[Exercise input Boundary: Start]
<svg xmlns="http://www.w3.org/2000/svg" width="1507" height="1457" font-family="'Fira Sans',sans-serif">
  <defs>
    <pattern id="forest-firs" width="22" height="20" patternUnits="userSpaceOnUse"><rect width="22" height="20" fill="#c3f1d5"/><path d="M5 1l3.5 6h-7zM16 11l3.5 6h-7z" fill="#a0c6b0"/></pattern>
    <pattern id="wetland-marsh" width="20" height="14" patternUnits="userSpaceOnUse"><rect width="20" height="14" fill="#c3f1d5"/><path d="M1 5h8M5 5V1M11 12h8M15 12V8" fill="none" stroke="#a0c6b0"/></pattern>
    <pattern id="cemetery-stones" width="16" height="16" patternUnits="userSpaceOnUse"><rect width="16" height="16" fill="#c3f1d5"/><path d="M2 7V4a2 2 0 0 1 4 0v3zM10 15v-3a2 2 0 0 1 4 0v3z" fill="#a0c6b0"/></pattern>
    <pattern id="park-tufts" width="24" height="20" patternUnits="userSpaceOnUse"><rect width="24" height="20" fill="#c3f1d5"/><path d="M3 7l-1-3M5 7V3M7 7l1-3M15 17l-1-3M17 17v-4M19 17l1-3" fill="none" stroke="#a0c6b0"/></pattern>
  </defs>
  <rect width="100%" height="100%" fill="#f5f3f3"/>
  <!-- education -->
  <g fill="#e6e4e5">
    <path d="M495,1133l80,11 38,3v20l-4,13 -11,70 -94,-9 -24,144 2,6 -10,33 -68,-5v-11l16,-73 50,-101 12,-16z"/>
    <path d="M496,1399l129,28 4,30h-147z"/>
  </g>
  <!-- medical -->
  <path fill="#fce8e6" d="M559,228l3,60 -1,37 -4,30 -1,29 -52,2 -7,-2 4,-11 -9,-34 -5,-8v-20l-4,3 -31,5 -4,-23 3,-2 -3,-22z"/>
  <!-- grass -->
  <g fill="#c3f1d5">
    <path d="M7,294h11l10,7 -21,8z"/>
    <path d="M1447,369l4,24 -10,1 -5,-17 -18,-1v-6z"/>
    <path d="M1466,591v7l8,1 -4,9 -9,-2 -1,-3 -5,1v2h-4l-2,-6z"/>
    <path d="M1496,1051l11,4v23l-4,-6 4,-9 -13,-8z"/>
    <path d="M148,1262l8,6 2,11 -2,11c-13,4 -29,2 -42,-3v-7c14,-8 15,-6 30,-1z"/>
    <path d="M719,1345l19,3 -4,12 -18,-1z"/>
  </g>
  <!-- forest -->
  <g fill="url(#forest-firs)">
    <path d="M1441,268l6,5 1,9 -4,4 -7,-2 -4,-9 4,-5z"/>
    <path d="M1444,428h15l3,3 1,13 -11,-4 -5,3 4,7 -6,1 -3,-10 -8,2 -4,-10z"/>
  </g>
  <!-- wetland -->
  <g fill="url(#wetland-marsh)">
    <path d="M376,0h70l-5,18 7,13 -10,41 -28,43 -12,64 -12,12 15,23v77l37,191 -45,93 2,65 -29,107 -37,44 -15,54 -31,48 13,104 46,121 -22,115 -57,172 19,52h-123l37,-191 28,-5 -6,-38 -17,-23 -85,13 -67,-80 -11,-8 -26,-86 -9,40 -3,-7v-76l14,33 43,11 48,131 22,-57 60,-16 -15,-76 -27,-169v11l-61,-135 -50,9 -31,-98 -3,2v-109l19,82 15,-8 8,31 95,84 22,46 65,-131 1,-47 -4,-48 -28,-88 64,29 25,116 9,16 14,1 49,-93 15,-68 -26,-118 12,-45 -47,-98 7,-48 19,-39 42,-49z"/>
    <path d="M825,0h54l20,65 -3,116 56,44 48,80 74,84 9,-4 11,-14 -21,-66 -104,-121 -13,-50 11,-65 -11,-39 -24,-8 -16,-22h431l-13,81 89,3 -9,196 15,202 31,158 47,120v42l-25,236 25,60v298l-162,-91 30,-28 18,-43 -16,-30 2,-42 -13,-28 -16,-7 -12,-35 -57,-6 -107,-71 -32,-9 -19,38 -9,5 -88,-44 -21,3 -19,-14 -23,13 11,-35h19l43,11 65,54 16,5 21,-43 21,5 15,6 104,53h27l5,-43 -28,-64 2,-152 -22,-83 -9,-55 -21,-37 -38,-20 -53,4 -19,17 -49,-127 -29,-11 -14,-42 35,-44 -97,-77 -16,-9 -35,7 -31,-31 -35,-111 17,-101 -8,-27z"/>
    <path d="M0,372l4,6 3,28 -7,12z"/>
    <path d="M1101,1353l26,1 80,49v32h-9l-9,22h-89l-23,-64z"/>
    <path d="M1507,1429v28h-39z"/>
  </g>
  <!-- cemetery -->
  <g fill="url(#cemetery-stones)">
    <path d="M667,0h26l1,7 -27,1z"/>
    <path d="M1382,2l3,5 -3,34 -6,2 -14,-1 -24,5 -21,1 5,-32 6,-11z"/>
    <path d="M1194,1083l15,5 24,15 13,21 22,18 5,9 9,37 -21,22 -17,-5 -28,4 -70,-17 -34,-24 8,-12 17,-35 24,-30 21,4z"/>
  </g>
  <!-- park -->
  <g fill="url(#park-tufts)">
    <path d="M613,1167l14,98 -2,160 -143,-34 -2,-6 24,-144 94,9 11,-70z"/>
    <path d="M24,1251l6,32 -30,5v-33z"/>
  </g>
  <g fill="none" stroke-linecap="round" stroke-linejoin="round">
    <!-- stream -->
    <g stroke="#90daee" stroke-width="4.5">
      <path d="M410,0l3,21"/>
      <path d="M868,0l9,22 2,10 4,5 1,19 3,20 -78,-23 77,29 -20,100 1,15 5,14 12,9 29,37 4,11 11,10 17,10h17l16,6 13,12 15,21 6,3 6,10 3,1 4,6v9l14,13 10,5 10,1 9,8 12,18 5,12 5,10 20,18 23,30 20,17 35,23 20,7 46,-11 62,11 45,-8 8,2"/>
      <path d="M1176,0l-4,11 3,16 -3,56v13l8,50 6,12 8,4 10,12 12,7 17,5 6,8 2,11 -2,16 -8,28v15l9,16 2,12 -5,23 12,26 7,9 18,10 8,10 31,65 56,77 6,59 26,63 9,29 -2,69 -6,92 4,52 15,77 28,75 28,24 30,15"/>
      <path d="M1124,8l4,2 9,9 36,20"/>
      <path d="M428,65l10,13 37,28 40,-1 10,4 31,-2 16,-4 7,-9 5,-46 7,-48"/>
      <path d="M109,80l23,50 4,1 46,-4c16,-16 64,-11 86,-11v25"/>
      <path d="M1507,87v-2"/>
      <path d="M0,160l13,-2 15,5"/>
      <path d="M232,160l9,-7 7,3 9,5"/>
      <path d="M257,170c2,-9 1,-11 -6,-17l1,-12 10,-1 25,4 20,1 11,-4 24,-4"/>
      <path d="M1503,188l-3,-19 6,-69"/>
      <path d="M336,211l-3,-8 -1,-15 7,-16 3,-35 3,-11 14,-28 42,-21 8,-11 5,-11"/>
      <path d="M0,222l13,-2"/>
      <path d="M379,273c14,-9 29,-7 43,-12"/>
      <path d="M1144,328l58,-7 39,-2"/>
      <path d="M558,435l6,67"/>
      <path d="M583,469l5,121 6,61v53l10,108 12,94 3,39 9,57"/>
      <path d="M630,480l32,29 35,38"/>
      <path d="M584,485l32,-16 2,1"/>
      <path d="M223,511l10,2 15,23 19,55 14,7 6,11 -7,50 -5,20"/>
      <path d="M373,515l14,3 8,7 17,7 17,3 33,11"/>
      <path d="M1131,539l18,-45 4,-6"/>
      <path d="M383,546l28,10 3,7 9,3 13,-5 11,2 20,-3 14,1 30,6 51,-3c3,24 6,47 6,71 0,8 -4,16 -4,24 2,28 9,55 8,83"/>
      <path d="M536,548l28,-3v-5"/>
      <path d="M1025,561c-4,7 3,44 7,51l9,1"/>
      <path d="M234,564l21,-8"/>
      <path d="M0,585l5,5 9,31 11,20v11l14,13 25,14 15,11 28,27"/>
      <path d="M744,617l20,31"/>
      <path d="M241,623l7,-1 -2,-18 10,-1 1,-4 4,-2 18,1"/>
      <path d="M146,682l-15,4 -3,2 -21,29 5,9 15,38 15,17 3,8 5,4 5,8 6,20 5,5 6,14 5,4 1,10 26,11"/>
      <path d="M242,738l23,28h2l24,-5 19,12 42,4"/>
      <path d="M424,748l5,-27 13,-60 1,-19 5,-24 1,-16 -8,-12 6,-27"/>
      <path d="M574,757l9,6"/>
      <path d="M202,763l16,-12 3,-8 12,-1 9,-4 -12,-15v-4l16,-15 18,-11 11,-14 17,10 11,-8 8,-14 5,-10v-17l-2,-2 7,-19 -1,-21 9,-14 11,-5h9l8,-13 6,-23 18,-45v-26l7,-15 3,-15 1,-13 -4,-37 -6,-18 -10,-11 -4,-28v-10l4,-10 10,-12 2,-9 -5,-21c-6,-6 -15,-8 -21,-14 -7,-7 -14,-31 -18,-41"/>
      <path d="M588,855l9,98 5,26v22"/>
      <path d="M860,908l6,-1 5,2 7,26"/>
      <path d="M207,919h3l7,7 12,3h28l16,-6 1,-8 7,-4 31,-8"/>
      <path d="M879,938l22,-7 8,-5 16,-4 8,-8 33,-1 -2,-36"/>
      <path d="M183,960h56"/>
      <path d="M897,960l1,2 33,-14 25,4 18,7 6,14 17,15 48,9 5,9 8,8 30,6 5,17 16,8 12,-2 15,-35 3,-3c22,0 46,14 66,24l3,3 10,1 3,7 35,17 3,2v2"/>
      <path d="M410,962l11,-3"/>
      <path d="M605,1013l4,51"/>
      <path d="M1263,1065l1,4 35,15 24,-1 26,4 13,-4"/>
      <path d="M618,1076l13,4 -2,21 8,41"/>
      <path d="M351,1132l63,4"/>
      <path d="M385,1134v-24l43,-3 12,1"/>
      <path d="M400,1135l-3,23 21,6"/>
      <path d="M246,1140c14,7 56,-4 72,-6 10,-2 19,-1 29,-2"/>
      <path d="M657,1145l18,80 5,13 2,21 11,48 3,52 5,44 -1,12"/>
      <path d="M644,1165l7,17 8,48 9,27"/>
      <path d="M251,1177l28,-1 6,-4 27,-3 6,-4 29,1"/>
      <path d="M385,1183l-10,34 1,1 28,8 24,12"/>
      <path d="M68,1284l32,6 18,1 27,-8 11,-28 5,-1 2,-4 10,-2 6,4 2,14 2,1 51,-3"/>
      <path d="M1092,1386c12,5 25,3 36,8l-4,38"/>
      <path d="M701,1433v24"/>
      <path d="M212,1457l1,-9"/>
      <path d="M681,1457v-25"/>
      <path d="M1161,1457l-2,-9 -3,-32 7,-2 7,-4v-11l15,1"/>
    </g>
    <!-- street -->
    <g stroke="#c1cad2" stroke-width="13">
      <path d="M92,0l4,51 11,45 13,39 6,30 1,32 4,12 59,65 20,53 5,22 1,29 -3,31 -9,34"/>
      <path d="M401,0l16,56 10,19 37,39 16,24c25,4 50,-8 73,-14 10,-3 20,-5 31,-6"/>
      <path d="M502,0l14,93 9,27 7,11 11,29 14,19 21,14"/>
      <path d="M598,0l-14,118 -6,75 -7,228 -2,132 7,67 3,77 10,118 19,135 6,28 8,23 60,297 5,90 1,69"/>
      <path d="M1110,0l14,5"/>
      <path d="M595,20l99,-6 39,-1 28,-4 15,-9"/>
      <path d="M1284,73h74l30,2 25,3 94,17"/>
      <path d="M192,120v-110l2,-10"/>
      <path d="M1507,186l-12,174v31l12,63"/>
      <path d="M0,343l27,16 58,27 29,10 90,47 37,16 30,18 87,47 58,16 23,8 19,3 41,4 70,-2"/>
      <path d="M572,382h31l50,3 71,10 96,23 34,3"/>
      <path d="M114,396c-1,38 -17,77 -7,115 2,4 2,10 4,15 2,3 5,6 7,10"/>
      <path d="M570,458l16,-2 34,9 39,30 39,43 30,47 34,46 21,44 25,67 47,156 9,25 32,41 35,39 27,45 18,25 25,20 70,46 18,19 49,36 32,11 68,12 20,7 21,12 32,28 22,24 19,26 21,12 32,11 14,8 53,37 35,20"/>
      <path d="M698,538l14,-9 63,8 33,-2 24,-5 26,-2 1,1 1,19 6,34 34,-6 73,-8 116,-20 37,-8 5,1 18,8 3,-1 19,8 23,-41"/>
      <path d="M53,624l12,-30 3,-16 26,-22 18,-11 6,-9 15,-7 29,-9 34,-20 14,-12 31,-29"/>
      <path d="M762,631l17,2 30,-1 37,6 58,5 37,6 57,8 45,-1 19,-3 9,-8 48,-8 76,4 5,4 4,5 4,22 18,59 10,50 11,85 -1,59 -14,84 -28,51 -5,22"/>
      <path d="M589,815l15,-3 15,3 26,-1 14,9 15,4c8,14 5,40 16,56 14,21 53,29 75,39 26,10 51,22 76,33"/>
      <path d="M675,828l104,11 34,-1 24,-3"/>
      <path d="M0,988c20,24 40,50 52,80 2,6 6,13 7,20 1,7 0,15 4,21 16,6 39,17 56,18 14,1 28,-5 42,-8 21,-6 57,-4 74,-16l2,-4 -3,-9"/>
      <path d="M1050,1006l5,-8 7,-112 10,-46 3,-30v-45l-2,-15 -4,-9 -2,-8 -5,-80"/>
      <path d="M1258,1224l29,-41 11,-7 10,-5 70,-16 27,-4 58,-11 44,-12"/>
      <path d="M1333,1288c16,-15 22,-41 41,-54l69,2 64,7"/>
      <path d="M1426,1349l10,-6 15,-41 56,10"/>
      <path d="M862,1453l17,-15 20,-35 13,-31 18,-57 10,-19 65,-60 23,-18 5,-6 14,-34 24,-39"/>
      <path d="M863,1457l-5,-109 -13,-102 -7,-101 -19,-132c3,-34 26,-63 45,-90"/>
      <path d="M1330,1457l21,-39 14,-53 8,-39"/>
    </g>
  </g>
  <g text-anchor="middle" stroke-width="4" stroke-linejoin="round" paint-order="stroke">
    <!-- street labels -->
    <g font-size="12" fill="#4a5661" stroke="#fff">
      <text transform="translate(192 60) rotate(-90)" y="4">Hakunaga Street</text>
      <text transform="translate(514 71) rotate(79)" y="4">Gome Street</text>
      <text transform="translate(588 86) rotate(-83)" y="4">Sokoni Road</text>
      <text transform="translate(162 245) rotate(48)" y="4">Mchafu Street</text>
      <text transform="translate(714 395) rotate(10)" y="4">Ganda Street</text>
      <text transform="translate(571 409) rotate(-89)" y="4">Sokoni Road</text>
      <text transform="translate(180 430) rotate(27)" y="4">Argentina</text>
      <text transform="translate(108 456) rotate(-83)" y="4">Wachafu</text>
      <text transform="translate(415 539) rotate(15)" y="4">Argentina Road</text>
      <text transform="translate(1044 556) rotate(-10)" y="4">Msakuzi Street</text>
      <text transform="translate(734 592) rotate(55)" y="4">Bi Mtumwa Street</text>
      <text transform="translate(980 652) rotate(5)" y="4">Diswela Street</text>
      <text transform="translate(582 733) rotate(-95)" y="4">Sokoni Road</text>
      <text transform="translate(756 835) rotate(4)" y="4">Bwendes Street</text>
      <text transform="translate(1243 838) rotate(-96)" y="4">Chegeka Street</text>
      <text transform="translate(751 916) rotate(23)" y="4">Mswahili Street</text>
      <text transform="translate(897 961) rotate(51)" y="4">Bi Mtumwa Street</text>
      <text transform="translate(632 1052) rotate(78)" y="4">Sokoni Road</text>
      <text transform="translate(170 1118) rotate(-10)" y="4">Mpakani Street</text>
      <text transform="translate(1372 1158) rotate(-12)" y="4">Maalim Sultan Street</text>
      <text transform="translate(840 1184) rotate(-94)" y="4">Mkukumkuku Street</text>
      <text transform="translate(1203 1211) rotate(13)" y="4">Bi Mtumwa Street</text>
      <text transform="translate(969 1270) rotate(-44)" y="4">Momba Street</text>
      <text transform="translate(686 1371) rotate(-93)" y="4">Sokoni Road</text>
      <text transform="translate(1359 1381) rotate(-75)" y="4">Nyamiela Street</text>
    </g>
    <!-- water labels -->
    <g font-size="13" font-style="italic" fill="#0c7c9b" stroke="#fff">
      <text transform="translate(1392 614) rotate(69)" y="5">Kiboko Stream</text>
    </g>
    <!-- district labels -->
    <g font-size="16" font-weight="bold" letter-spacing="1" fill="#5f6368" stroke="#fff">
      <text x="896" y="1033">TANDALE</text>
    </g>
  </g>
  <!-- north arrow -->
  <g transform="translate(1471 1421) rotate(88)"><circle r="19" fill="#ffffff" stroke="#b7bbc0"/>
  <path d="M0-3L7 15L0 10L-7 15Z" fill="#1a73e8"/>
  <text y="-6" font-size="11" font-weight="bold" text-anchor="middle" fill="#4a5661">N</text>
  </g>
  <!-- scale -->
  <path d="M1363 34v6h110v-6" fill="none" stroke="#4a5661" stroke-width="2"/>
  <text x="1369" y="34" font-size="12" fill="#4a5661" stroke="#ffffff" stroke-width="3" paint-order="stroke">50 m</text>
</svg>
[Exercise input Boundary: End]
**What you have to do**
Go through the entries above and report each line with the string "anchor" in it.

**Response to the task**
  <g text-anchor="middle" stroke-width="4" stroke-linejoin="round" paint-order="stroke">
  <text y="-6" font-size="11" font-weight="bold" text-anchor="middle" fill="#4a5661">N</text>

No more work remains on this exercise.